2. A method for sorting brain motor function neural progenitor cells, characterized in that, The brain motor functional neural progenitor cells are sorted from primary neural stem cells derived from brain tissue and express KCNB2 and SEMA6D; the brain motor functional neural progenitor cells are a population of neural cells enriched in midbrain samples and highly expressing ROBO1; the method includes the following steps: after incubating primary neural stem cells derived from brain tissue with fluorescent antibodies against KCNB2 and SEMA6D, DAPI is added for dead cell staining, followed by live cell staining and flow cytometry sorting.

3. The method according to claim 2, characterized in that, The purpose of the live cell staining flow cytometry sorting is to screen for live single cells that express KCNB2 and SEMA6D.

4. The method according to claim 3, characterized in that, The gating strategy for live cell staining flow cytometry sorting is as follows: FSC-A vs SSC-A: live cell gate; FSC-H vs FSC-A: single cell gate; DAPI - Live cells; cells that are positive for both live and fluorescent antibodies.

5. The method according to claim 2, characterized in that, After sorting, the cells were cultured and passaged using serum-free complete neural stem cell culture medium, which consisted of DMEM / F12, 2% B27 supplement, 1% N2 supplement, 20 ng / mL FGF and 20 ng / mL EGF.

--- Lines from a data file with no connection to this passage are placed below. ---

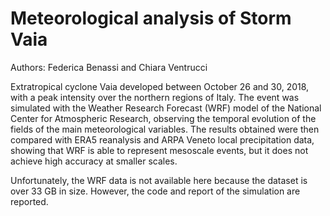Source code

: ﻿# Meteorological analysis of Storm Vaia
 
Authors: Federica Benassi and Chiara Ventrucci
 
Extratropical cyclone Vaia developed between October 26 and 30, 2018, with a peak intensity over the northern regions of Italy. The event was simulated with the Weather Research Forecast (WRF) model of the National Center for Atmospheric Research, observing the temporal evolution of the fields of the main meteorological variables. The results obtained were then compared with ERA5 reanalysis and ARPA Veneto local precipitation data, showing that WRF is able to represent mesoscale events, but it does not achieve high accuracy at smaller scales.

Unfortunately, the WRF data is not available here because the dataset is over 33 GB in size. However, the code and report of the simulation are reported.
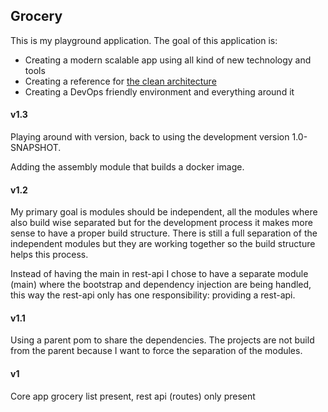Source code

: ## Grocery
This is my playground application. The goal of this application is:

* Creating a modern scalable app using all kind of new technology and tools
* Creating a reference for [the clean architecture](http://blog.8thlight.com/uncle-bob/2012/08/13/the-clean-architecture.html)
* Creating a DevOps friendly environment and everything around it 

#### v1.3
Playing around with version, back to using the development version 1.0-SNAPSHOT.

Adding the assembly module that builds a docker image.

#### v1.2
My primary goal is modules should be independent, all the modules where also build wise separated but for the development process it makes more sense to have a proper build structure. There is still a full separation of the independent modules but they are working together so the build structure helps this process. 

Instead of having the main in rest-api I chose to have a separate module (main) where the bootstrap and dependency injection are being handled, this way the rest-api only has one responsibility: providing a rest-api.

#### v1.1
Using a parent pom to share the dependencies. The projects are not build from the parent because I want to force the separation of the modules. 

#### v1
Core app grocery list present, rest api (routes) only present



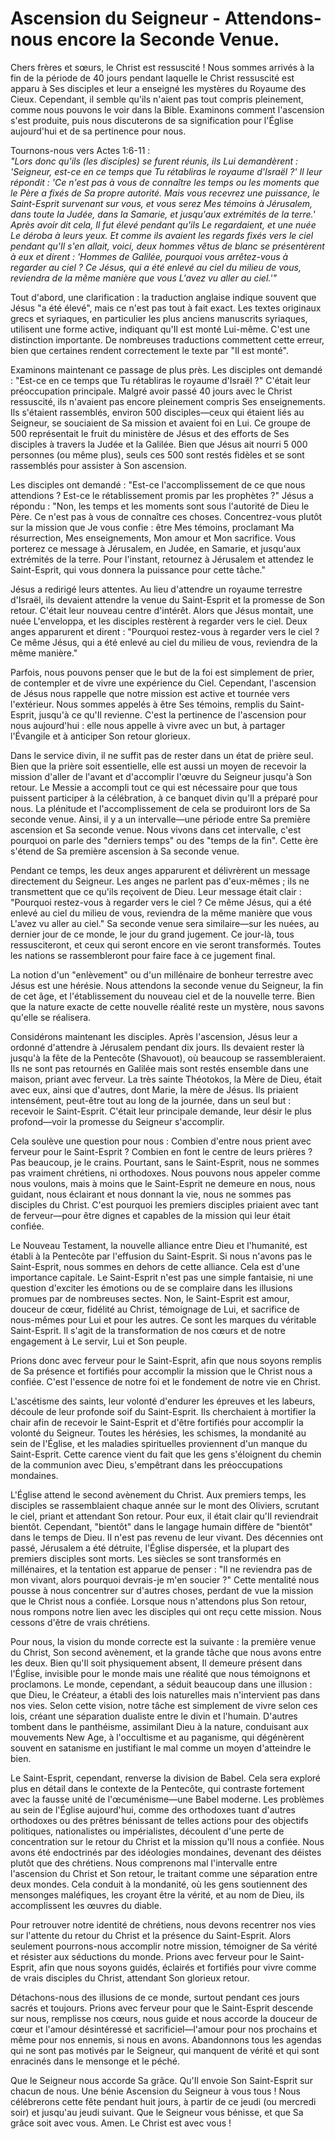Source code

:# Ascension du Seigneur - Attendons-nous encore la Seconde Venue.

Chers frères et sœurs, le Christ est ressuscité ! Nous sommes arrivés à la fin de la période de 40 jours pendant laquelle le Christ ressuscité est apparu à Ses disciples et leur a enseigné les mystères du Royaume des Cieux. Cependant, il semble qu'ils n'aient pas tout compris pleinement, comme nous pouvons le voir dans la Bible. Examinons comment l'ascension s'est produite, puis nous discuterons de sa signification pour l'Église aujourd'hui et de sa pertinence pour nous.

Tournons-nous vers Actes 1:6-11 :  
*"Lors donc qu'ils (les disciples) se furent réunis, ils Lui demandèrent : 'Seigneur, est-ce en ce temps que Tu rétabliras le royaume d'Israël ?' Il leur répondit : 'Ce n'est pas à vous de connaître les temps ou les moments que le Père a fixés de Sa propre autorité. Mais vous recevrez une puissance, le Saint-Esprit survenant sur vous, et vous serez Mes témoins à Jérusalem, dans toute la Judée, dans la Samarie, et jusqu'aux extrémités de la terre.' Après avoir dit cela, Il fut élevé pendant qu'ils Le regardaient, et une nuée Le déroba à leurs yeux. Et comme ils avaient les regards fixés vers le ciel pendant qu'Il s'en allait, voici, deux hommes vêtus de blanc se présentèrent à eux et dirent : 'Hommes de Galilée, pourquoi vous arrêtez-vous à regarder au ciel ? Ce Jésus, qui a été enlevé au ciel du milieu de vous, reviendra de la même manière que vous L'avez vu aller au ciel.'"*

Tout d'abord, une clarification : la traduction anglaise indique souvent que Jésus "a été élevé", mais ce n'est pas tout à fait exact. Les textes originaux grecs et syriaques, en particulier les plus anciens manuscrits syriaques, utilisent une forme active, indiquant qu'Il est monté Lui-même. C'est une distinction importante. De nombreuses traductions commettent cette erreur, bien que certaines rendent correctement le texte par "Il est monté".

Examinons maintenant ce passage de plus près. Les disciples ont demandé : "Est-ce en ce temps que Tu rétabliras le royaume d'Israël ?" C'était leur préoccupation principale. Malgré avoir passé 40 jours avec le Christ ressuscité, ils n'avaient pas encore pleinement compris Ses enseignements. Ils s'étaient rassemblés, environ 500 disciples—ceux qui étaient liés au Seigneur, se souciaient de Sa mission et avaient foi en Lui. Ce groupe de 500 représentait le fruit du ministère de Jésus et des efforts de Ses disciples à travers la Judée et la Galilée. Bien que Jésus ait nourri 5 000 personnes (ou même plus), seuls ces 500 sont restés fidèles et se sont rassemblés pour assister à Son ascension.

Les disciples ont demandé : "Est-ce l'accomplissement de ce que nous attendions ? Est-ce le rétablissement promis par les prophètes ?" Jésus a répondu : "Non, les temps et les moments sont sous l'autorité de Dieu le Père. Ce n'est pas à vous de connaître ces choses. Concentrez-vous plutôt sur la mission que Je vous confie : être Mes témoins, proclamant Ma résurrection, Mes enseignements, Mon amour et Mon sacrifice. Vous porterez ce message à Jérusalem, en Judée, en Samarie, et jusqu'aux extrémités de la terre. Pour l'instant, retournez à Jérusalem et attendez le Saint-Esprit, qui vous donnera la puissance pour cette tâche."

Jésus a redirigé leurs attentes. Au lieu d'attendre un royaume terrestre d'Israël, ils devaient attendre la venue du Saint-Esprit et la promesse de Son retour. C'était leur nouveau centre d'intérêt. Alors que Jésus montait, une nuée L'enveloppa, et les disciples restèrent à regarder vers le ciel. Deux anges apparurent et dirent : "Pourquoi restez-vous à regarder vers le ciel ? Ce même Jésus, qui a été enlevé au ciel du milieu de vous, reviendra de la même manière."

Parfois, nous pouvons penser que le but de la foi est simplement de prier, de contempler et de vivre une expérience du Ciel. Cependant, l'ascension de Jésus nous rappelle que notre mission est active et tournée vers l'extérieur. Nous sommes appelés à être Ses témoins, remplis du Saint-Esprit, jusqu'à ce qu'Il revienne. C'est la pertinence de l'ascension pour nous aujourd'hui : elle nous appelle à vivre avec un but, à partager l'Évangile et à anticiper Son retour glorieux.

Dans le service divin, il ne suffit pas de rester dans un état de prière seul. Bien que la prière soit essentielle, elle est aussi un moyen de recevoir la mission d'aller de l'avant et d'accomplir l'œuvre du Seigneur jusqu'à Son retour. Le Messie a accompli tout ce qui est nécessaire pour que tous puissent participer à la célébration, à ce banquet divin qu'Il a préparé pour nous. La plénitude et l'accomplissement de cela se produiront lors de Sa seconde venue. Ainsi, il y a un intervalle—une période entre Sa première ascension et Sa seconde venue. Nous vivons dans cet intervalle, c'est pourquoi on parle des "derniers temps" ou des "temps de la fin". Cette ère s'étend de Sa première ascension à Sa seconde venue.

Pendant ce temps, les deux anges apparurent et délivrèrent un message directement du Seigneur. Les anges ne parlent pas d'eux-mêmes ; ils ne transmettent que ce qu'ils reçoivent de Dieu. Leur message était clair : "Pourquoi restez-vous à regarder vers le ciel ? Ce même Jésus, qui a été enlevé au ciel du milieu de vous, reviendra de la même manière que vous L'avez vu aller au ciel." Sa seconde venue sera similaire—sur les nuées, au dernier jour de ce monde, le jour du grand jugement. Ce jour-là, tous ressusciteront, et ceux qui seront encore en vie seront transformés. Toutes les nations se rassembleront pour faire face à ce jugement final.

La notion d'un "enlèvement" ou d'un millénaire de bonheur terrestre avec Jésus est une hérésie. Nous attendons la seconde venue du Seigneur, la fin de cet âge, et l'établissement du nouveau ciel et de la nouvelle terre. Bien que la nature exacte de cette nouvelle réalité reste un mystère, nous savons qu'elle se réalisera.

Considérons maintenant les disciples. Après l'ascension, Jésus leur a ordonné d'attendre à Jérusalem pendant dix jours. Ils devaient rester là jusqu'à la fête de la Pentecôte (Shavouot), où beaucoup se rassembleraient. Ils ne sont pas retournés en Galilée mais sont restés ensemble dans une maison, priant avec ferveur. La très sainte Théotokos, la Mère de Dieu, était avec eux, ainsi que d'autres, dont Marie, la mère de Jésus. Ils priaient intensément, peut-être tout au long de la journée, dans un seul but : recevoir le Saint-Esprit. C'était leur principale demande, leur désir le plus profond—voir la promesse du Seigneur s'accomplir.

Cela soulève une question pour nous : Combien d'entre nous prient avec ferveur pour le Saint-Esprit ? Combien en font le centre de leurs prières ? Pas beaucoup, je le crains. Pourtant, sans le Saint-Esprit, nous ne sommes pas vraiment chrétiens, ni orthodoxes. Nous pouvons nous appeler comme nous voulons, mais à moins que le Saint-Esprit ne demeure en nous, nous guidant, nous éclairant et nous donnant la vie, nous ne sommes pas disciples du Christ. C'est pourquoi les premiers disciples priaient avec tant de ferveur—pour être dignes et capables de la mission qui leur était confiée.

Le Nouveau Testament, la nouvelle alliance entre Dieu et l'humanité, est établi à la Pentecôte par l'effusion du Saint-Esprit. Si nous n'avons pas le Saint-Esprit, nous sommes en dehors de cette alliance. Cela est d'une importance capitale. Le Saint-Esprit n'est pas une simple fantaisie, ni une question d'exciter les émotions ou de se complaire dans les illusions promues par de nombreuses sectes. Non, le Saint-Esprit est amour, douceur de cœur, fidélité au Christ, témoignage de Lui, et sacrifice de nous-mêmes pour Lui et pour les autres. Ce sont les marques du véritable Saint-Esprit. Il s'agit de la transformation de nos cœurs et de notre engagement à Le servir, Lui et Son peuple.

Prions donc avec ferveur pour le Saint-Esprit, afin que nous soyons remplis de Sa présence et fortifiés pour accomplir la mission que le Christ nous a confiée. C'est l'essence de notre foi et le fondement de notre vie en Christ.

L'ascétisme des saints, leur volonté d'endurer les épreuves et les labeurs, découle de leur profonde soif du Saint-Esprit. Ils cherchaient à mortifier la chair afin de recevoir le Saint-Esprit et d'être fortifiés pour accomplir la volonté du Seigneur. Toutes les hérésies, les schismes, la mondanité au sein de l'Église, et les maladies spirituelles proviennent d'un manque du Saint-Esprit. Cette carence vient du fait que les gens s'éloignent du chemin de la communion avec Dieu, s'empêtrant dans les préoccupations mondaines.

L'Église attend le second avènement du Christ. Aux premiers temps, les disciples se rassemblaient chaque année sur le mont des Oliviers, scrutant le ciel, priant et attendant Son retour. Pour eux, il était clair qu'Il reviendrait bientôt. Cependant, "bientôt" dans le langage humain diffère de "bientôt" dans le temps de Dieu. Il n'est pas revenu de leur vivant. Des décennies ont passé, Jérusalem a été détruite, l'Église dispersée, et la plupart des premiers disciples sont morts. Les siècles se sont transformés en millénaires, et la tentation est apparue de penser : "Il ne reviendra pas de mon vivant, alors pourquoi devrais-je m'en soucier ?" Cette mentalité nous pousse à nous concentrer sur d'autres choses, perdant de vue la mission que le Christ nous a confiée. Lorsque nous n'attendons plus Son retour, nous rompons notre lien avec les disciples qui ont reçu cette mission. Nous cessons d'être de vrais chrétiens.

Pour nous, la vision du monde correcte est la suivante : la première venue du Christ, Son second avènement, et la grande tâche que nous avons entre les deux. Bien qu'Il soit physiquement absent, Il demeure présent dans l'Église, invisible pour le monde mais une réalité que nous témoignons et proclamons. Le monde, cependant, a séduit beaucoup dans une illusion : que Dieu, le Créateur, a établi des lois naturelles mais n'intervient pas dans nos vies. Selon cette vision, notre tâche est simplement de vivre selon ces lois, créant une séparation dualiste entre le divin et l'humain. D'autres tombent dans le panthéisme, assimilant Dieu à la nature, conduisant aux mouvements New Age, à l'occultisme et au paganisme, qui dégénèrent souvent en satanisme en justifiant le mal comme un moyen d'atteindre le bien.

Le Saint-Esprit, cependant, renverse la division de Babel. Cela sera exploré plus en détail dans le contexte de la Pentecôte, qui contraste fortement avec la fausse unité de l'œcuménisme—une Babel moderne. Les problèmes au sein de l'Église aujourd'hui, comme des orthodoxes tuant d'autres orthodoxes ou des prêtres bénissant de telles actions pour des objectifs politiques, nationalistes ou impérialistes, découlent d'une perte de concentration sur le retour du Christ et la mission qu'Il nous a confiée. Nous avons été endoctrinés par des idéologies mondaines, devenant des déistes plutôt que des chrétiens. Nous comprenons mal l'intervalle entre l'ascension du Christ et Son retour, le traitant comme une séparation entre deux mondes. Cela conduit à la mondanité, où les gens soutiennent des mensonges maléfiques, les croyant être la vérité, et au nom de Dieu, ils accomplissent les œuvres du diable.

Pour retrouver notre identité de chrétiens, nous devons recentrer nos vies sur l'attente du retour du Christ et la présence du Saint-Esprit. Alors seulement pourrons-nous accomplir notre mission, témoigner de Sa vérité et résister aux séductions du monde. Prions avec ferveur pour le Saint-Esprit, afin que nous soyons guidés, éclairés et fortifiés pour vivre comme de vrais disciples du Christ, attendant Son glorieux retour.

Détachons-nous des illusions de ce monde, surtout pendant ces jours sacrés et toujours. Prions avec ferveur pour que le Saint-Esprit descende sur nous, remplisse nos cœurs, nous guide et nous accorde la douceur de cœur et l'amour désintéressé et sacrificiel—l'amour pour nos prochains et même pour nos ennemis, si nous en avons. Abandonnons tous les agendas qui ne sont pas motivés par le Seigneur, qui manquent de vérité et qui sont enracinés dans le mensonge et le péché.

Que le Seigneur nous accorde Sa grâce. Qu'Il envoie Son Saint-Esprit sur chacun de nous. Une bénie Ascension du Seigneur à vous tous ! Nous célébrerons cette fête pendant huit jours, à partir de ce jeudi (ou mercredi soir) et jusqu'au jeudi suivant. Que le Seigneur vous bénisse, et que Sa grâce soit avec vous. Amen. Le Christ est avec vous !

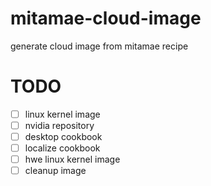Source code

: # mitamae-cloud-image
generate cloud image from mitamae recipe

# TODO
- [ ] linux kernel image
- [ ] nvidia repository
- [ ] desktop cookbook
- [ ] localize cookbook
- [ ] hwe linux kernel image
- [ ] cleanup image

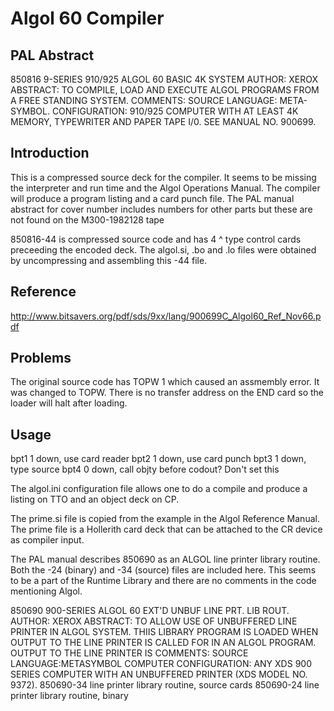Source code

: # Algol 60 Compiler
## PAL Abstract
850816 9-SERIES  910/925 ALGOL 60 BASIC 4K SYSTEM
AUTHOR: XEROX
ABSTRACT:
TO COMPILE, LOAD AND EXECUTE ALGOL PROGRAMS FROM A FREE STANDING SYSTEM.
COMMENTS:
SOURCE LANGUAGE: META-SYMBOL. CONFIGURATION: 910/925 COMPUTER WITH AT LEAST 4K MEMORY,
TYPEWRITER AND PAPER TAPE I/0. SEE MANUAL NO. 900699.

## Introduction
This is a compressed source deck for the compiler.  It seems to be missing the 
interpreter and run time and the Algol Operations Manual.  The compiler will produce a 
program listing and a card punch file.  The PAL manual abstract for cover number includes
numbers for other parts but these are not found on the M300-1982128 tape

850816-44 is compressed source code and has 4 ^ type control cards preceeding the encoded deck.
The algol.si, .bo and .lo files were obtained by uncompressing and assembling this -44 file.

## Reference
http://www.bitsavers.org/pdf/sds/9xx/lang/900699C_Algol60_Ref_Nov66.pdf

## Problems
The original source code has TOPW 1 which caused an assmembly error. It was changed to TOPW.
There is no transfer address on the END card so the loader will halt after loading.

## Usage
bpt1 1	down, use card reader
bpt2 1	down, use card punch 
bpt3 1  down, type source 
bpt4 0  down, call objty before codout? Don't set this

The algol.ini configuration file allows one to do a compile and produce a listing on TTO and an
object deck on CP.

The prime.si file is copied from the example in the Algol Reference Manual.  The prime file is
a Hollerith card deck that can be attached to the CR device as compiler input.

The PAL manual describes 850690 as an ALGOL line printer library routine. Both the -24 (binary) 
and -34 (source) files are included here.  This seems to be a part of the Runtime Library and there
are no comments in the code mentioning Algol.

850690 900-SERIES ALGOL 60 EXT'D UNBUF LINE PRT. LIB ROUT.
AUTHOR: XEROX
ABSTRACT:
TO ALLOW USE OF UNBUFFERED LINE PRINTER IN ALGOL SYSTEM. THIIS LIBRARY PROGRAM IS LOADED WHEN OUTPUT TO THE LINE PRINTER IS CALLED FOR IN AN ALGOL PROGRAM. OUTPUT TO THE LINE PRINTER IS
COMMENTS:
SOURCE LANGUAGE:METASYMBOL COMPUTER CONFIGURATION: ANY XDS 900 SERIES COMPUTER WITH AN UNBUFFERED PRINTER (XDS MODEL NO. 9372).
850690-34  line printer library routine, source cards
850690-24  line printer library routine, binary
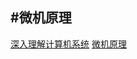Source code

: #微机原理
---
[深入理解计算机系统](https://item.jd.com/12006637.html)
[微机原理](https://blog.csdn.net/shensiback/article/details/80903876)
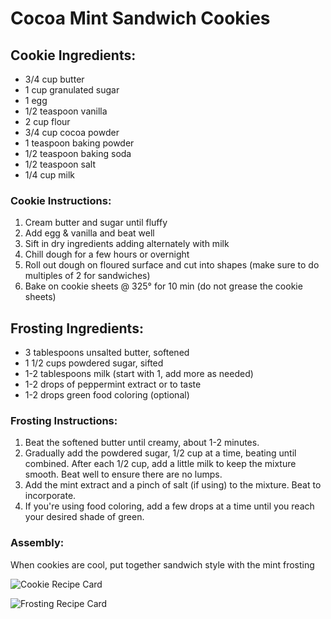 # Cocoa Mint Sandwich Cookies

## Cookie Ingredients:
- 3/4 cup butter
- 1 cup granulated  sugar
- 1 egg
- 1/2 teaspoon vanilla
- 2 cup flour
- 3/4 cup cocoa powder
- 1 teaspoon baking powder
- 1/2 teaspoon baking soda
- 1/2 teaspoon salt
- 1/4 cup milk

### Cookie Instructions:
1. Cream butter and sugar until fluffy
2. Add egg & vanilla and beat well
3. Sift in dry ingredients adding alternately with milk
4. Chill dough for a few hours or overnight
5. Roll out dough on floured surface and cut into shapes (make sure to do multiples of 2 for sandwiches)
6. Bake on cookie sheets @ 325° for 10 min (do not grease the cookie sheets)

## Frosting Ingredients:
- 3 tablespoons unsalted butter, softened
- 1 1/2 cups powdered sugar, sifted
- 1-2 tablespoons milk (start with 1, add more as needed)
- 1-2 drops of peppermint extract or to taste
- 1-2 drops green food coloring (optional)

### Frosting Instructions:
1. Beat the softened butter until creamy, about 1-2 minutes.
2. Gradually add the powdered sugar, 1/2 cup at a time, beating until combined. After each 1/2 cup, add a little milk to keep the mixture smooth. Beat well to ensure there are no lumps.
3. Add the mint extract and a pinch of salt (if using) to the mixture. Beat to incorporate. 
4. If you're using food coloring, add a few drops at a time until you reach your desired shade of green.

### Assembly:
When cookies are cool, put together sandwich style with the mint frosting


![Cookie Recipe Card](https://lh3.googleusercontent.com/pw/ABLVV84ECN-61UWJguzZvgs7cfmMraSwjXFLT860Yq6Z55fqSpBKfahb9C4_bbj-5dfaD-KHJBZEzS2GnTaEhOduUrqzwN_BnS8vlzRogqjQA47wwHyjtFFWts9WN8B8u7S3O-nYzwxB9S3chbSFHeZRq8mhla57Wdtn5aEN2f1RPJqZcM9MzwvAmuiMdh90kHP018nB36PjUZogEQX4__xydyG2IxaUYfjo0is34wKjoUnW2UhCcWjP2pbCOmqxm_5M1I36uN0acVz7Zx2HWTzy1NaJXgCZrfAawImlidLwDzSAEOZ_RR95nF7_PimLq8tFjCh9LbZxkvzWobRjZQye6xIUh50m50mHMKhpTdtDF9S6Xj6XXaqCWv_OHwdnP0tI67YHeIR8JK3W1UA4goV8CtAZjBR2ZVpaamsHUL1FWm1LSlJdKiU283jUApn8VFc901Qut2AXCWPl274c3xnlY-59luGMMTO6bKvtnZTvLgwLLTSutnwE6L7XmjmtPqAaD1bgTu-sU8Hu_Gg-DOsn08ZtzrIA83N91qFz6XEkYt7MhYH1jiRkE4HcQr9NFLyiSSoW1c5x6AzwcHsYVAJLYSqlmxgRZXUuoFrNr9vkVj1ApXnxijgNa2g5XZ_ynfNwoe69UkKtbgfDS4S_1r0xfPADN0gGS_mnzWOniSqUBguSYCbeVWwavR8TFU4r40HIDVnqx1-dMjg-0MIvU41cnRovmU3v_X2a5D48Nd5Ejzj6bSJakeLqQ5715a3u3MuAnxMnAAAoqb_dZcIUSSAsvfj7cGTOf_yalloyUNRc06iJPGByDH6x2nIHyD65FUMlcpkUr-XpWQht4eXfYDuSuhuTbY3R9CaRhMjdSiEz-HLddF4sE-RmEHFgkzFGTiHIwFG1ya-PgnvsLhZ3bTGNydrlM1dB7mr2IIhAqp8r0J_k0bTY4H6Jr6xkYGAI6A)

![Frosting Recipe Card](https://lh3.googleusercontent.com/pw/ABLVV87Ff-1ss73Pw3WMh9VOjCkqApHASIGE2CpX4lGZSFlsolLozUgEzbm6D9pu8ka3-WW2NiOfEhdPm9tBiCTGCMkQnALjTjSKkTUQnwizBKoZZsc7R226UB1xi7zEyofYZ9cYAGonA-H0SWmi_4idZ0rqug)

6. The use of the method according to any one of claims 2 to 5 in the preparation of products that improve movement disorders in Parkinson's disease.

7. The application of reagents for detecting KCNB2 and SEMA6D in sorting brain motor functional neural progenitor cells, characterized in that... The brain motor functional neural progenitor cells are a population of neural cells enriched in the midbrain sample and highly expressing ROBO1.